(Items from a data source)
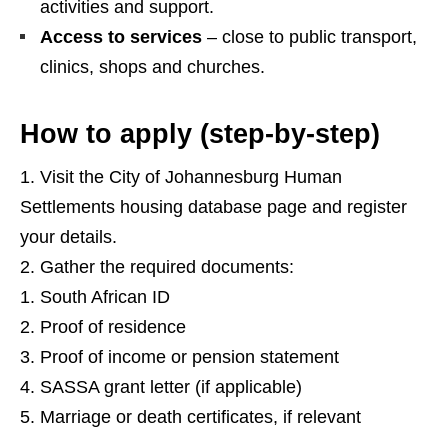
activities and support.
Access to services
– close to public transport,
clinics, shops and churches.
How to apply (step‑by‑step)
Visit the City of Johannesburg Human
Settlements housing database page and register
your details.
Gather the required documents:
South African ID
Proof of residence
Proof of income or pension statement
SASSA grant letter (if applicable)
Marriage or death certificates, if relevant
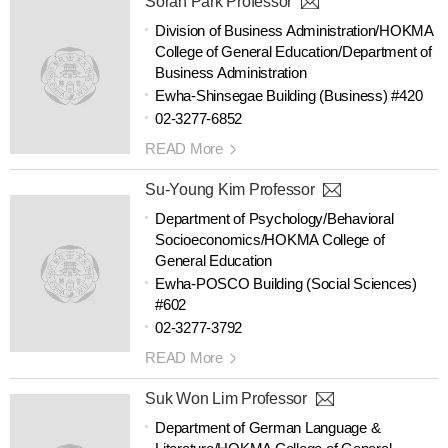
Sorah Park Professor
Division of Business Administration/HOKMA
College of General Education/Department of
Business Administration
Ewha-Shinsegae Building (Business) #420
02-3277-6852
READ More
Su-Young Kim Professor
Department of Psychology/Behavioral
Socioeconomics/HOKMA College of
General Education
Ewha-POSCO Building (Social Sciences)
#602
02-3277-3792
READ More
Suk Won Lim Professor
Department of German Language &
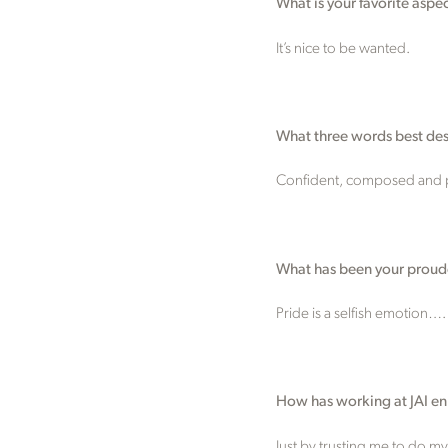
What is your favorite aspe
It’s nice to be wanted.
What three words best desc
Confident, composed and p
What has been your proud
Pride is a selfish emotion….
How has working at JAI e
Just by trusting me to do m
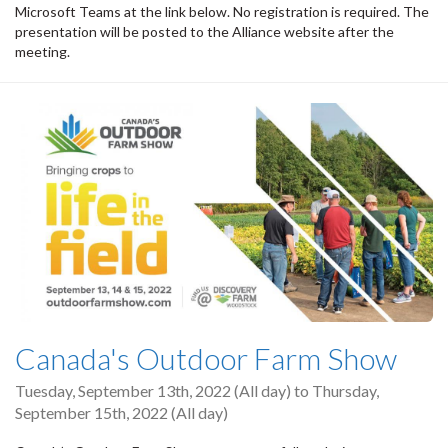
Microsoft Teams at the link below. No registration is required. The
presentation will be posted to the Alliance website after the
meeting.
Canada's Outdoor Farm Show
Tuesday, September 13th, 2022 (All day)
to
Thursday,
September 15th, 2022 (All day)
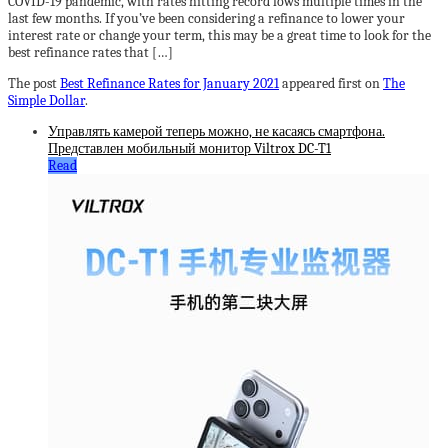
COVID-19 pandemic, with rates hitting record lows multiple times in the
last few months. If you’ve been considering a refinance to lower your
interest rate or change your term, this may be a great time to look for the
best refinance rates that […]
The post
Best Refinance Rates for January 2021
appeared first on
The
Simple Dollar
.
Управлять камерой теперь можно, не касаясь смартфона.
Представлен мобильный монитор Viltrox DC-T1
Read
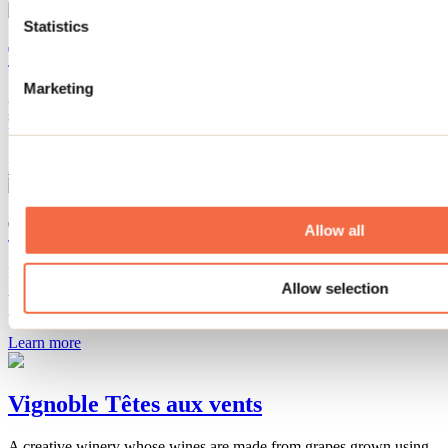
Statistics
The distinction at Vignoble Saint-Thomas
Marketing
At Vignoble Saint-Thomas, discover award-winning wines,
sparkling wines, and fortified wines: Terratabac, Côte d’Alban, and
Florisca await you for a unique tasting experience!
Learn more
Tante Agastache
Allow all
Discover natural cosmetics made from agastache at Tante
Allow selection
Agastache's kiosk: soaps, shampoos, balms, and creams that are
gentle, fragrant, and 100% natural.
Learn more
Vignoble Têtes aux vents
A creative winery whose wines are made from grapes grown using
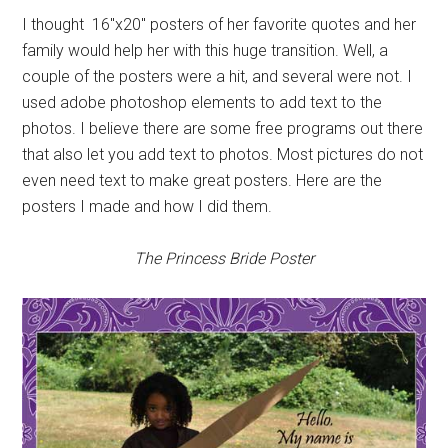
I thought 16″x20″ posters of her favorite quotes and her
family would help her with this huge transition. Well, a
couple of the posters were a hit, and several were not. I
used adobe photoshop elements to add text to the
photos. I believe there are some free programs out there
that also let you add text to photos. Most pictures do not
even need text to make great posters. Here are the
posters I made and how I did them.
The Princess Bride Poster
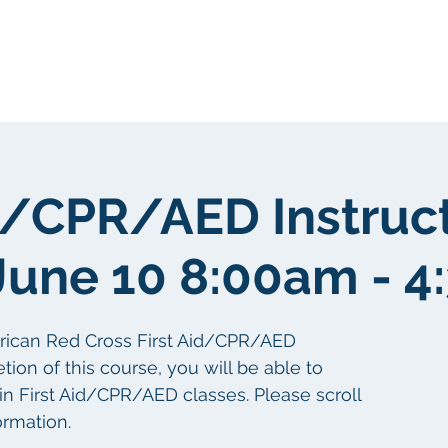
gen
Über uns
Über uns
id/CPR/AED Instruc
June 10 8:00am - 
erican Red Cross First Aid/CPR/AED
tion of this course, you will be able to
 in First Aid/CPR/AED classes. Please scroll
ormation.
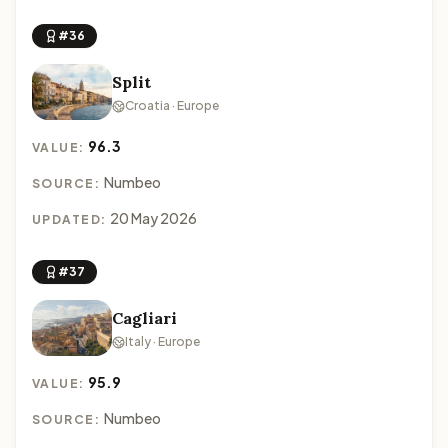
#36
Split
Croatia · Europe
96.3
VALUE:
Numbeo
SOURCE:
20 May 2026
UPDATED:
#37
Cagliari
Italy · Europe
95.9
VALUE:
Numbeo
SOURCE:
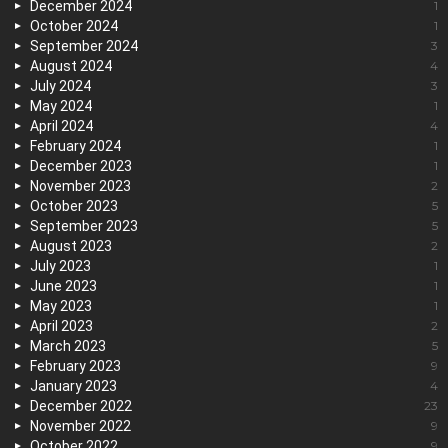
December 2024
1
October 2024
1
September 2024
3
August 2024
4
July 2024
3
May 2024
1
April 2024
4
February 2024
1
December 2023
1
November 2023
2
October 2023
5
September 2023
5
August 2023
2
July 2023
1
June 2023
1
May 2023
1
April 2023
2
March 2023
5
February 2023
9
January 2023
4
December 2022
23
November 2022
9
October 2022
9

Try it:
The copy you write out must match the entries word for word, minus their pictures.

Task output:
activities and support.
Access to services
– close to public transport,
clinics, shops and churches.
How to apply (step‑by‑step)
Visit the City of Johannesburg Human
Settlements housing database page and register
your details.
Gather the required documents:
South African ID
Proof of residence
Proof of income or pension statement
SASSA grant letter (if applicable)
Marriage or death certificates, if relevant
Sorah Park Professor
Division of Business Administration/HOKMA
College of General Education/Department of
Business Administration
Ewha-Shinsegae Building (Business) #420
02-3277-6852
READ More
Su-Young Kim Professor
Department of Psychology/Behavioral
Socioeconomics/HOKMA College of
General Education
Ewha-POSCO Building (Social Sciences)
#602
02-3277-3792
READ More
Suk Won Lim Professor
Department of German Language &
What is your favorite aspe
It’s nice to be wanted.
What three words best desc
Confident, composed and p
What has been your proud
Pride is a selfish emotion….
How has working at JAI e
Just by trusting me to do m
Microsoft Teams at the link below. No registration is required. The
presentation will be posted to the Alliance website after the
meeting.
Canada's Outdoor Farm Show
Tuesday, September 13th, 2022 (All day)
to
Thursday,
September 15th, 2022 (All day)
COVID-19 pandemic, with rates hitting record lows multiple times in the
last few months. If you’ve been considering a refinance to lower your
interest rate or change your term, this may be a great time to look for the
best refinance rates that […]
The post
Best Refinance Rates for January 2021
appeared first on
The
Simple Dollar
.
Управлять камерой теперь можно, не касаясь смартфона.
Представлен мобильный монитор Viltrox DC-T1
Read
Statistics
The distinction at Vignoble Saint-Thomas
Marketing
At Vignoble Saint-Thomas, discover award-winning wines,
sparkling wines, and fortified wines: Terratabac, Côte d’Alban, and
Florisca await you for a unique tasting experience!
Learn more
Tante Agastache
Allow all
Discover natural cosmetics made from agastache at Tante
Allow selection
Agastache's kiosk: soaps, shampoos, balms, and creams that are
gentle, fragrant, and 100% natural.
Learn more
Vignoble Têtes aux vents
A creative winery whose wines are made from grapes grown using
I thought 16″x20″ posters of her favorite quotes and her
family would help her with this huge transition. Well, a
couple of the posters were a hit, and several were not. I
used adobe photoshop elements to add text to the
photos. I believe there are some free programs out there
that also let you add text to photos. Most pictures do not
even need text to make great posters. Here are the
posters I made and how I did them.
The Princess Bride Poster
gen
Über uns
Über uns
id/CPR/AED Instruc
June 10 8:00am - 
erican Red Cross First Aid/CPR/AED
tion of this course, you will be able to
 in First Aid/CPR/AED classes. Please scroll
ormation.
#36
Split
Croatia · Europe
96.3
VALUE:
Numbeo
SOURCE:
20 May 2026
UPDATED:
#37
Cagliari
Italy · Europe
95.9
VALUE:
Numbeo
SOURCE:
December 2024
1
October 2024
1
September 2024
3
August 2024
4
July 2024
3
May 2024
1
April 2024
4
February 2024
1
December 2023
1
November 2023
2
October 2023
5
September 2023
5
August 2023
2
July 2023
1
June 2023
1
May 2023
1
April 2023
2
March 2023
5
February 2023
9
January 2023
4
December 2022
23
November 2022
9
October 2022
9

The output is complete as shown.